Friday, February 24, 2012

Power--But No Glory

It was a nightmare.

A number of men, all in a row, some representing religious institutions, were testifying about the horror of birth control, and why women in the United States should not be using any form of it.    But wait.   It wasn't a dream.  I actually saw this scene, broadcast from the U.S. Congress, in February, 2012.   At the same time, the state of Virginia was actually considering the governmental rape of women seeking abortion in the first trimester, by penetrating their vaginas with a foreign object in order to perform an ultrasound, so they have "all the information they need" before making this decision.   The assumption that such a step has not been given any thought by the women about to undergo this procedure is so patronizing and insulting that it defies a coherent response.

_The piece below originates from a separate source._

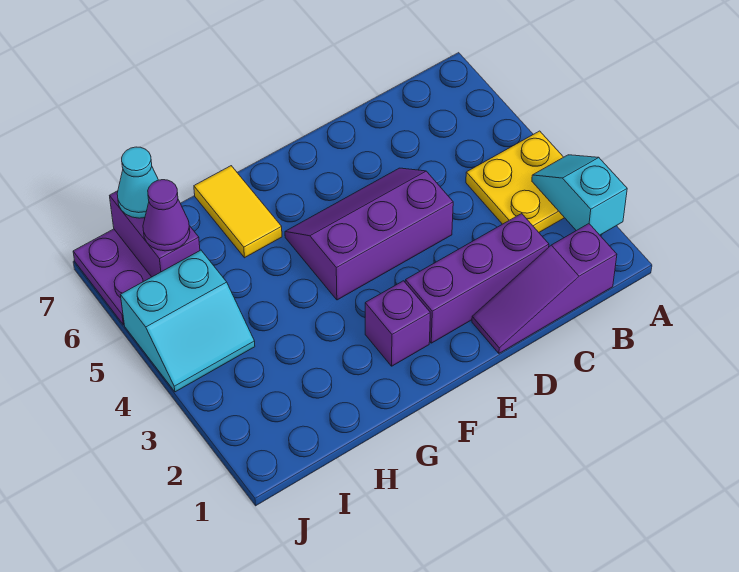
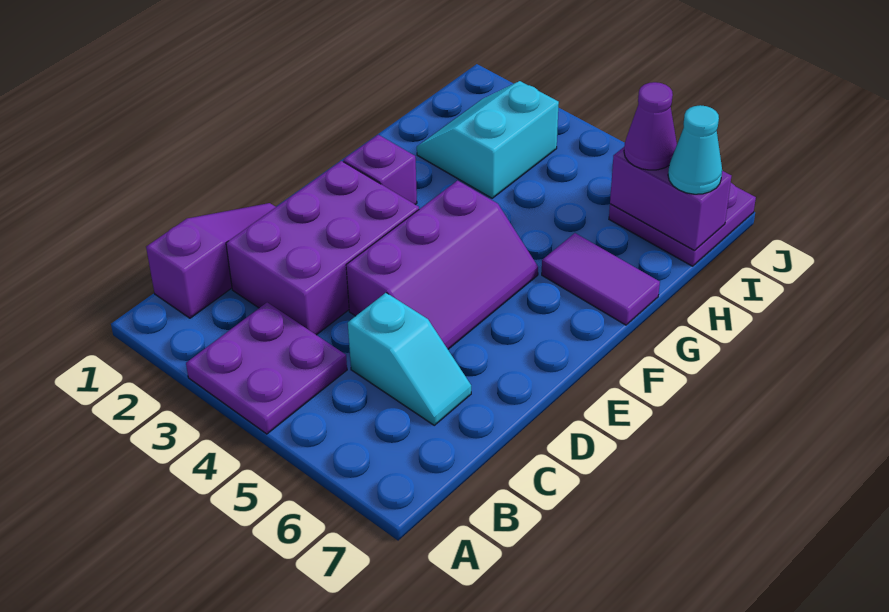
cyan slope A2:A3 level 2 top 2 -> cyan slope C5:C6 level 1 top 5
yellow plate A3:B4 level 1 -> purple plate A3:B4 level 1
purple brick C2:E2 level 1 -> purple brick C2:E3 level 1
yellow tile G6:G7 level 1 -> purple tile G6:G7 level 1
cyan slope I4:J5 level 1 top 5 -> cyan slope H2:I3 level 1 top 3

Rape: penetration without consent.

But on February 28 I was rendered totally gob-smacked by the latest in spewed hatred from Rush Limbaugh.    A female student at Georgetown University testified that her college friend lost an ovary because her insurance company refused to cover her treatment for cysts--which happened to be oral contraceptives.   Limbaugh's rant, which I don't intend to repeat here, concluded with an astonishing demand that women who use contraceptives covered by their insurance policies, are sluts and prostitutes and should videotape their sexual liaisons and post them on-line for everyone to see.   "I'm paying for them and this is what I want in return"--was his thesis.    John Boehner said his remarks were inappropriate.   Inappropriate?   That's it?



In Cutting For Stone, Abraham Verghesi illustrates the plight of young women in Ethiopia whose lives are destroyed by fistulas, occurring in the area between the vagina and the rectum, as a result of being too young, we're talking 10-15 years of age, when giving birth to a child.   These dreadful chasms in the body make it impossible for these poor girls to properly urinate or defecate, and they are thus treated as outcasts and pariahs because they are of no further use to their families or "society."    And to add insult to injury, they reek of faeces, and must live outside their neighborhoods.

But what about female circumcision?  And how many women insist that this dreadful "surgery" be carried out on their own daughters as a result of their acceptance of hundreds of years of an unquestioned barbaric practice?   We can also include the partial sewing-up of the vagina, so that women experience pain, not pleasure, upon intercourse.   If the idea is to keep the women faithful to their husbands, then I guess it works.   I always thought that our Puritan outlook on sex--ostracism in Hester Prynne's case-- was bad enough, but this?

I saw a BBC documentary recently about forced marriages carried out under the radar in Indian and Pakistani neghborhoods in the United Kingdom.    Some of the women ran away, but were hunted down by private detectives or were living in isolation with the ever-present fear that they would be discovered.   I also read articles about the murder of young women who caused their families living in England to lose their "honor" because they were:  a) seen unaccompanied with a young man, b) were the victims of rape, or c) were caught after they ran away in an unsuccessful attempt to avoid their fathers' or brothers' wrath.

And now this--the wanna-be presidential candidates in the United States republican party decrying birth control.

What is it about the need for dominance and power among some religious males over their female counterparts, aided and abetted in many instances by many female "believers?"   Who are these people?   We're certainly not in Somalia or Ethiopia or Saudi Arabia or Russia, which latter has its own thriving sex-industry commodity:  young women who are either kidnapped or promised a better life elsewhere as an au pair, but who end up in brothels usually in the west.  I don't let Thailand off the hook, either, as it is a mecca for pedophiles to indulge their proclivities with children who are sold by or kidnapped from their families.


Will we ever improve?   Is it enough to shine candlelight in our own small corner of the world as some of us try to do?

As a point of interest, the manufacturers of Viagra haven't a care in the world.

2 comments:

  1. You're making me angry(er). Which is another way of saying, Fine writing!

    ReplyDelete
  2. I would be more inclided to believe these spiritual leaders if they received a similarly invasive proceedure in their equilvalent orifice. You know so that they too had all the facts.